Exercise: Write out the stretch of lines below that begins at the line with "Others single out" and ends at the line with "Special Districts and Others", including both, exactly as given and nothing more.

Input for this task:

········

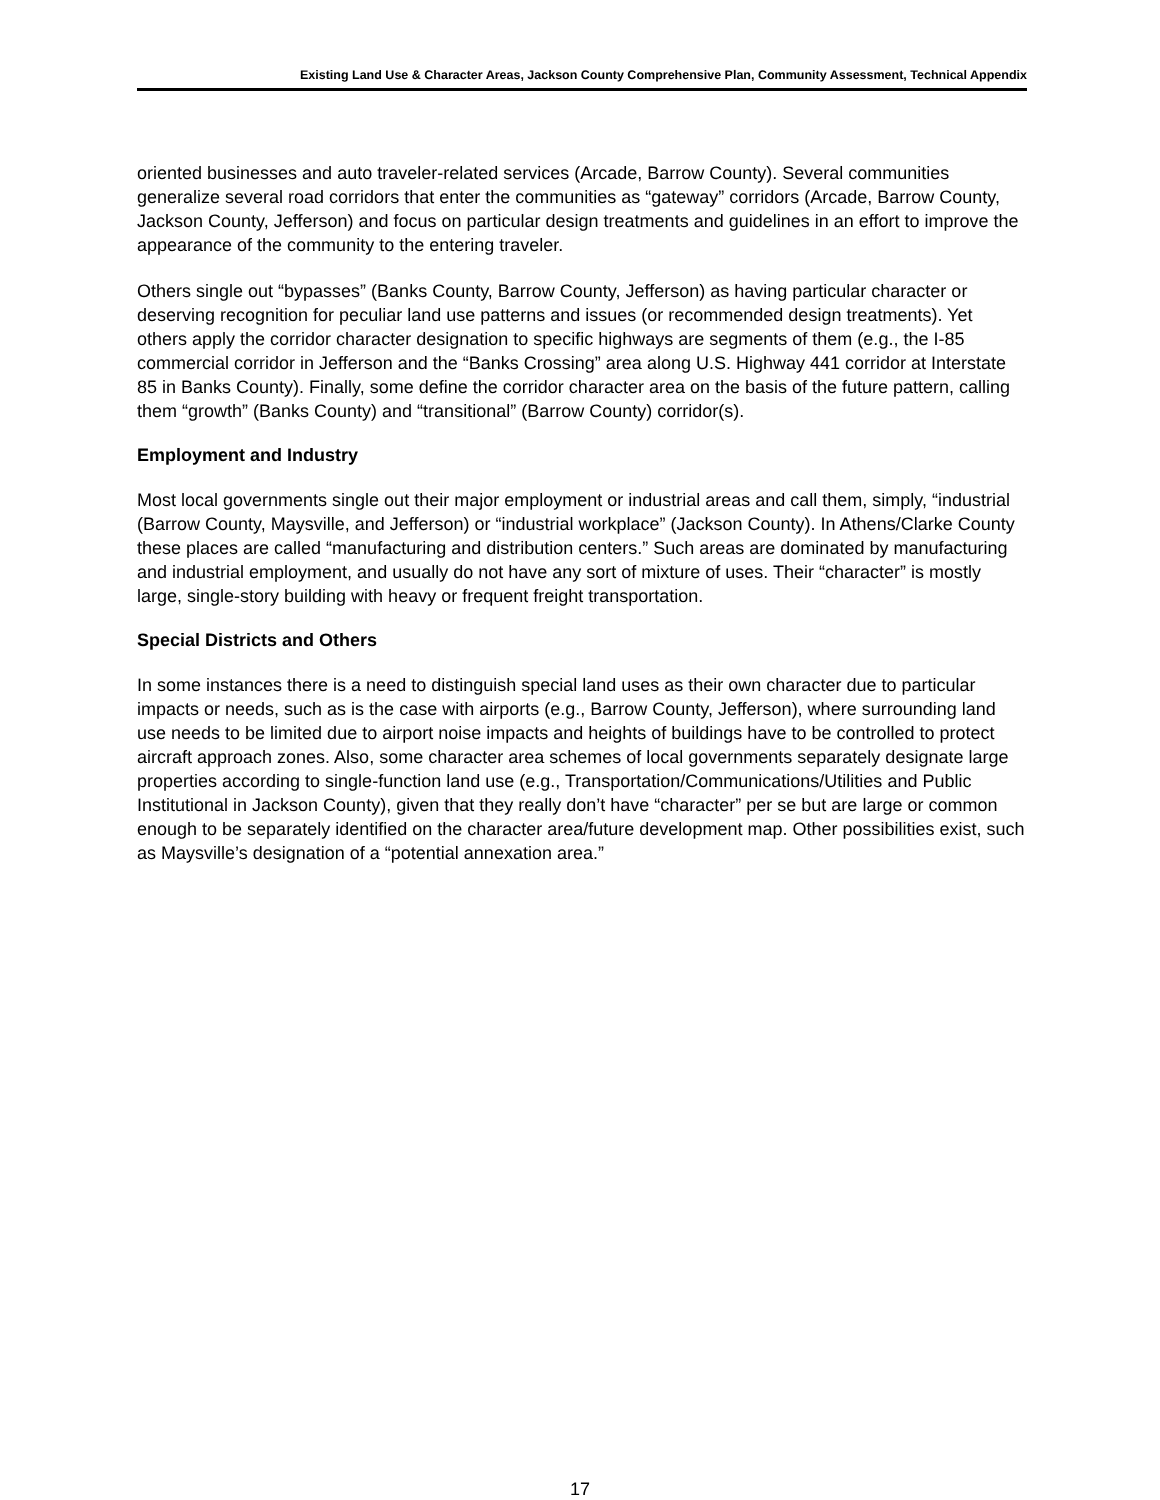Existing Land Use & Character Areas, Jackson County Comprehensive Plan, Community Assessment, Technical Appendix
oriented businesses and auto traveler-related services (Arcade, Barrow County). Several communities generalize several road corridors that enter the communities as “gateway” corridors (Arcade, Barrow County, Jackson County, Jefferson) and focus on particular design treatments and guidelines in an effort to improve the appearance of the community to the entering traveler.
Others single out “bypasses” (Banks County, Barrow County, Jefferson) as having particular character or deserving recognition for peculiar land use patterns and issues (or recommended design treatments). Yet others apply the corridor character designation to specific highways are segments of them (e.g., the I-85 commercial corridor in Jefferson and the “Banks Crossing” area along U.S. Highway 441 corridor at Interstate 85 in Banks County). Finally, some define the corridor character area on the basis of the future pattern, calling them “growth” (Banks County) and “transitional” (Barrow County) corridor(s).
Employment and Industry
Most local governments single out their major employment or industrial areas and call them, simply, “industrial (Barrow County, Maysville, and Jefferson) or “industrial workplace” (Jackson County). In Athens/Clarke County these places are called “manufacturing and distribution centers.” Such areas are dominated by manufacturing and industrial employment, and usually do not have any sort of mixture of uses. Their “character” is mostly large, single-story building with heavy or frequent freight transportation.
Special Districts and Others
In some instances there is a need to distinguish special land uses as their own character due to particular impacts or needs, such as is the case with airports (e.g., Barrow County, Jefferson), where surrounding land use needs to be limited due to airport noise impacts and heights of buildings have to be controlled to protect aircraft approach zones. Also, some character area schemes of local governments separately designate large properties according to single-function land use (e.g., Transportation/Communications/Utilities and Public Institutional in Jackson County), given that they really don’t have “character” per se but are large or common enough to be separately identified on the character area/future development map. Other possibilities exist, such as Maysville’s designation of a “potential annexation area.”
17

········

Completed task:
Others single out “bypasses” (Banks County, Barrow County, Jefferson) as having particular character or deserving recognition for peculiar land use patterns and issues (or recommended design treatments). Yet others apply the corridor character designation to specific highways are segments of them (e.g., the I-85 commercial corridor in Jefferson and the “Banks Crossing” area along U.S. Highway 441 corridor at Interstate 85 in Banks County). Finally, some define the corridor character area on the basis of the future pattern, calling them “growth” (Banks County) and “transitional” (Barrow County) corridor(s).
Employment and Industry
Most local governments single out their major employment or industrial areas and call them, simply, “industrial (Barrow County, Maysville, and Jefferson) or “industrial workplace” (Jackson County). In Athens/Clarke County these places are called “manufacturing and distribution centers.” Such areas are dominated by manufacturing and industrial employment, and usually do not have any sort of mixture of uses. Their “character” is mostly large, single-story building with heavy or frequent freight transportation.
Special Districts and Others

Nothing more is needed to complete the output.